Fragmento seleccionado:
TODOS LOS DIFUNTOS (02 DE NOVIEMBRE )
En este día dedicado a la
memoria de todos los fieles difuntos, nuestro recuerdo se dirige
especialmente hacia aquellos conocidos, amigos y familiares nuestros que
han dejado este mundo. Su muerte quizás nos hace sentir con mayor hondura
la precariedad de la vida presente y nos lleva a hacernos preguntas como
éstas: ¿Dónde están nuestros difuntos? ¿Hacia dónde vamos nosotros, destinados
también a la muerte? ¿Qué sentido tiene la muerte? ¿No será la muerte
la última manifestación del "sin-sentido" de la vida? Este
carácter absurdo y misterioso de la muerte, nosotros como cristianos sólo
lo podemos iluminar con la fe, con la luz que surge de este doble
acontecimiento: Jesús murió; Jesús resucitó.
Jesús,
muriendo él mismo nos enseñó a morir y nos aclaró el sentido de la
muerte. ¿Cómo no hacer un paralelismo entre la muerte de Cristo y la
muerte de aquellos hermanos que hoy recordamos? Y este paralelismo tiene
una razón profunda de ser, por cuanto deriva de una ley esencial de la fe
cristiana: la muerte de Cristo está necesariamente vinculada a la muerte
de todos y cada uno de los cristianos.
La
historia de Jesús no acabó con la muerte. En aquel domingo, las mujeres
que buscaban el cuerpo de Jesús, encontraron el sepulcro vacío: "Por
qué buscan entre los muertos al que vive". Aquel que murió y fue
sepultado, recibe ahora el titulo significativo de "El que vive"

Tarea A: En el texto sobre el Día de Todos los Difuntos, ¿qué encontraron las mujeres que buscaban el cuerpo de Jesús aquel domingo?
Tarea B: Continúa el texto sobre el Día de Todos los Difuntos desde el punto en que termina.

Datos registrados:
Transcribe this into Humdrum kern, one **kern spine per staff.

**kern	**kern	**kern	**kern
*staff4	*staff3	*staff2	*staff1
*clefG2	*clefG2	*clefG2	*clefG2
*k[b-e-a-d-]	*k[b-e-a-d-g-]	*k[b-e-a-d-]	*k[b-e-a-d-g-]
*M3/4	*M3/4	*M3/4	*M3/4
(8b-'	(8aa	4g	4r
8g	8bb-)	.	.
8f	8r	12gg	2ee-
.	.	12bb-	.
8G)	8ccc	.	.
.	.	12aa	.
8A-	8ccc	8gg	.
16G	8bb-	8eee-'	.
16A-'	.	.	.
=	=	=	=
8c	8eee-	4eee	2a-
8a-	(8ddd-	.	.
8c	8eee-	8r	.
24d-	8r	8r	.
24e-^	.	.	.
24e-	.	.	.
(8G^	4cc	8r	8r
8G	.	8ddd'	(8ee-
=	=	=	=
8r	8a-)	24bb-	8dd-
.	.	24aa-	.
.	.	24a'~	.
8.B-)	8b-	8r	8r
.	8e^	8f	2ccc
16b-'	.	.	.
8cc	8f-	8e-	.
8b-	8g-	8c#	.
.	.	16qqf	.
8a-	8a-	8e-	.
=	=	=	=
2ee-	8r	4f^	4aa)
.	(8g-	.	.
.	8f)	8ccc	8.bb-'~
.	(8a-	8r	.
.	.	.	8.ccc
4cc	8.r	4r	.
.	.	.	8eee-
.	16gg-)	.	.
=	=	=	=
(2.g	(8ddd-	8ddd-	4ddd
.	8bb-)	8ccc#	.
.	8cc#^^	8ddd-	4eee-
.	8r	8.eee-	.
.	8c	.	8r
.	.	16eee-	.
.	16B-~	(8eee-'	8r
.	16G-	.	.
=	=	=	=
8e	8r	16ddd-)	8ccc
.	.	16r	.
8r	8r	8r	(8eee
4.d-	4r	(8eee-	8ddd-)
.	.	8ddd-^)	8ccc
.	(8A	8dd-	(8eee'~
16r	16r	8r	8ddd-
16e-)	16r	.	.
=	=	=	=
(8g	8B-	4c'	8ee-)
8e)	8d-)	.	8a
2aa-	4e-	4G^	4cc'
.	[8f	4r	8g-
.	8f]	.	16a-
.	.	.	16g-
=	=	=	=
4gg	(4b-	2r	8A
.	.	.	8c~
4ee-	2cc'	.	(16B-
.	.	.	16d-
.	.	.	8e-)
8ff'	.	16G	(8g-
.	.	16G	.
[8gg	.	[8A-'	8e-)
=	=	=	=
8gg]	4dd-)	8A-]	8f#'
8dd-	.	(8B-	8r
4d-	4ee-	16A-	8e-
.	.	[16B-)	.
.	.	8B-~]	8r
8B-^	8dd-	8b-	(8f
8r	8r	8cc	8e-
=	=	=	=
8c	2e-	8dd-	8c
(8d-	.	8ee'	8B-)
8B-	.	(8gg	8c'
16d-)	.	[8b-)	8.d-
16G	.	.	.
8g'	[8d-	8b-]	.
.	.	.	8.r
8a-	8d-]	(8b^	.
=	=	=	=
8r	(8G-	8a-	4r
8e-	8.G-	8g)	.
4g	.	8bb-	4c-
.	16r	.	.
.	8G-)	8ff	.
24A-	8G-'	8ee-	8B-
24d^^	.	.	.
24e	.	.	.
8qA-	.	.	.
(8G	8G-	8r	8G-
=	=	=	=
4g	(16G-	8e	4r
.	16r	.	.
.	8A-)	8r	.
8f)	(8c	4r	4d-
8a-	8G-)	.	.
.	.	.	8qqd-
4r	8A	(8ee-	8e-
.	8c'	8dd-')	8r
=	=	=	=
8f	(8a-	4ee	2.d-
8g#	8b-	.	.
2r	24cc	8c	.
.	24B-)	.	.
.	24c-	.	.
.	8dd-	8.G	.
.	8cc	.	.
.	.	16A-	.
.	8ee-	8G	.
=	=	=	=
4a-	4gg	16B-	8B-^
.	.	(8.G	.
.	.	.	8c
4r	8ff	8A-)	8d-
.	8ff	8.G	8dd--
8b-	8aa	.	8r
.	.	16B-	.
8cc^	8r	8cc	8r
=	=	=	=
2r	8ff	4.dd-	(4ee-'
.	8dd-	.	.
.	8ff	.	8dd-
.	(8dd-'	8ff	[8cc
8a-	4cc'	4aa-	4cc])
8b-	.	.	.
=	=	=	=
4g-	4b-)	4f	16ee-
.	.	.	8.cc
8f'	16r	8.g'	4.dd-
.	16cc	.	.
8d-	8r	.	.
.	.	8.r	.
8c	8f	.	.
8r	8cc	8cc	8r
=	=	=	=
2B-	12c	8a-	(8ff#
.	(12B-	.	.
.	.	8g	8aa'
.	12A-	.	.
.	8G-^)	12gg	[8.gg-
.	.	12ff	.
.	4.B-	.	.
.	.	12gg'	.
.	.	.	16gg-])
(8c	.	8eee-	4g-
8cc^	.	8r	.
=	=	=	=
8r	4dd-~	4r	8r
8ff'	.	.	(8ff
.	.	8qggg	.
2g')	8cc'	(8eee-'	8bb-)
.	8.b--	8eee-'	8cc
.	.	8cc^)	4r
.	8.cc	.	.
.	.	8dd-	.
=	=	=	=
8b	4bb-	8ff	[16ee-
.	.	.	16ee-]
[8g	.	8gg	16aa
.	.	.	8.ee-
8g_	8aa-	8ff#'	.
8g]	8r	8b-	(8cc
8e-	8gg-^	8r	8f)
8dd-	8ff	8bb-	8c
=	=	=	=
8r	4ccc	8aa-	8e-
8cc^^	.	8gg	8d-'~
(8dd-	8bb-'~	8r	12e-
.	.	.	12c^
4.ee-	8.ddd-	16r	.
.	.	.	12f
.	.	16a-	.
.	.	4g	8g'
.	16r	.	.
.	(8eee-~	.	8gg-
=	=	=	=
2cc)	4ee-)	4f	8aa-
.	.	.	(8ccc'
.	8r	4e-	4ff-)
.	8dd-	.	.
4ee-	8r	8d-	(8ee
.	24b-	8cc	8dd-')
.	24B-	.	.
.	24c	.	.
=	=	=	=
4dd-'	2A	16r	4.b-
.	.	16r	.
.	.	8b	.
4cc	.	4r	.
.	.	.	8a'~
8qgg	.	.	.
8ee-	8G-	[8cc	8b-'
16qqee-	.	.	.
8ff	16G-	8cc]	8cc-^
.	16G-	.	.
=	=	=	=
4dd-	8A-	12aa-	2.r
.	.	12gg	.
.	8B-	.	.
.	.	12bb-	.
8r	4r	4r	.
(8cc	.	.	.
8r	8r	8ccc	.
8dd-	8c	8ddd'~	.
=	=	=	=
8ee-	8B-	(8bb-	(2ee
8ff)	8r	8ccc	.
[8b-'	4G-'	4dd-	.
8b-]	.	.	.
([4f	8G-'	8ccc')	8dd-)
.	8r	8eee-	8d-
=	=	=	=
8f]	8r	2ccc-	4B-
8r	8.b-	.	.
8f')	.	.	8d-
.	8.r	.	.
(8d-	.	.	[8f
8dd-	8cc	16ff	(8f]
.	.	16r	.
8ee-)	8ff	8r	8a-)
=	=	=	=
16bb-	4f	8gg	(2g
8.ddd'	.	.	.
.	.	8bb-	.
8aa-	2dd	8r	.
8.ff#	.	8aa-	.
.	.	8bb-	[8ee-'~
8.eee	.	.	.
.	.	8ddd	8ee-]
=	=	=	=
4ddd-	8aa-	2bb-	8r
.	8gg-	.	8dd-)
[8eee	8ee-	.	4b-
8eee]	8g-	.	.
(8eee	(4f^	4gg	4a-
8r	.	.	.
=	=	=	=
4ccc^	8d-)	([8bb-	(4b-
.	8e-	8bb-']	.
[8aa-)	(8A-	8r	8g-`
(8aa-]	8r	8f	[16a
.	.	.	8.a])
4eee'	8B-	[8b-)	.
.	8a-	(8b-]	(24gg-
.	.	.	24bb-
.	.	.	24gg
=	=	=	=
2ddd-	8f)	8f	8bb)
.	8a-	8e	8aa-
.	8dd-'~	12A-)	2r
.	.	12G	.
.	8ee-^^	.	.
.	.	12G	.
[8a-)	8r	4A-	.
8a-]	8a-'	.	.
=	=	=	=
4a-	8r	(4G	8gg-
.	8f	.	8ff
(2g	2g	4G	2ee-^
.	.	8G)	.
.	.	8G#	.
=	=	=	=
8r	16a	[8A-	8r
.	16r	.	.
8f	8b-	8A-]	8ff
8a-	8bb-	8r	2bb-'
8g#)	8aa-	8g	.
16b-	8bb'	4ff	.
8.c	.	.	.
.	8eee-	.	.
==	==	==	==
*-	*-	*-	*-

Respuesta A: El sepulcro vacío.

Respuesta B:
(El Viviente), denominación que el Antiguo Testamento reservaba
sólo para Dios. Repetir hoy que Jesucristo es "El que vive" es,
pues, un pleno acto de fe en El como Hijo de Dios y redentor nuestro. Es
también muy apropiado para dar el auténtico sentido cristiano a este día,
en el que hacemos memoria de nuestros muertos.
Hoy
que recordamos la muerte, y que quizás incluso nos acercamos
personalmente a los sepulcros de los seres queridos que "nos han
precedido en el signo de la fe y duermen el sueño de la paz", confesar
que Jesús es "el que vive", ahora y para siempre, es proclamar
la noticia gozosa hasta sus últimas y más consoladoras
consecuencias. Proclamar que a la muerte de Jesús siguió su gloriosa
resurrección es colocar el más sólido fundamento de nuestra esperanza
cristiana.
Por
el ejemplo de Cristo y por su fuerza, los cristianos podemos pasar por la
muerte de un modo que transforma totalmente sus aspectos negativos.
Si hacemos de nuestra existencia una continua expresión de amor a
Dios y a los hombres, entonces nuestra muerte, como la de Cristo,
será instrumento de vida y victoria.
Un
numeroso grupo de médicos y moralistas cristianos europeos, reunidos para
estudiar el tema de "la verdad y la mentira en el mundo
sanitario", lo reconocía: el mundo actual esconde la muerte, la
convierte en silencio y renuncia a preparar al hombre para morir.
Nosotros, cristianos, no podemos aceptar este juego. Nuestra fe nos debe
dar el coraje de mirarla cara a cara e incluso de llamarla, como hacía
san Francisco de Asís, "la hermana muerte". Los cristianos no
tendríamos que temerla. Si vivimos, vivimos para el Señor; si morimos
para El morimos. Y valoramos tanto la muerte de Cristo, que incluso la
hacemos objeto de celebración festiva.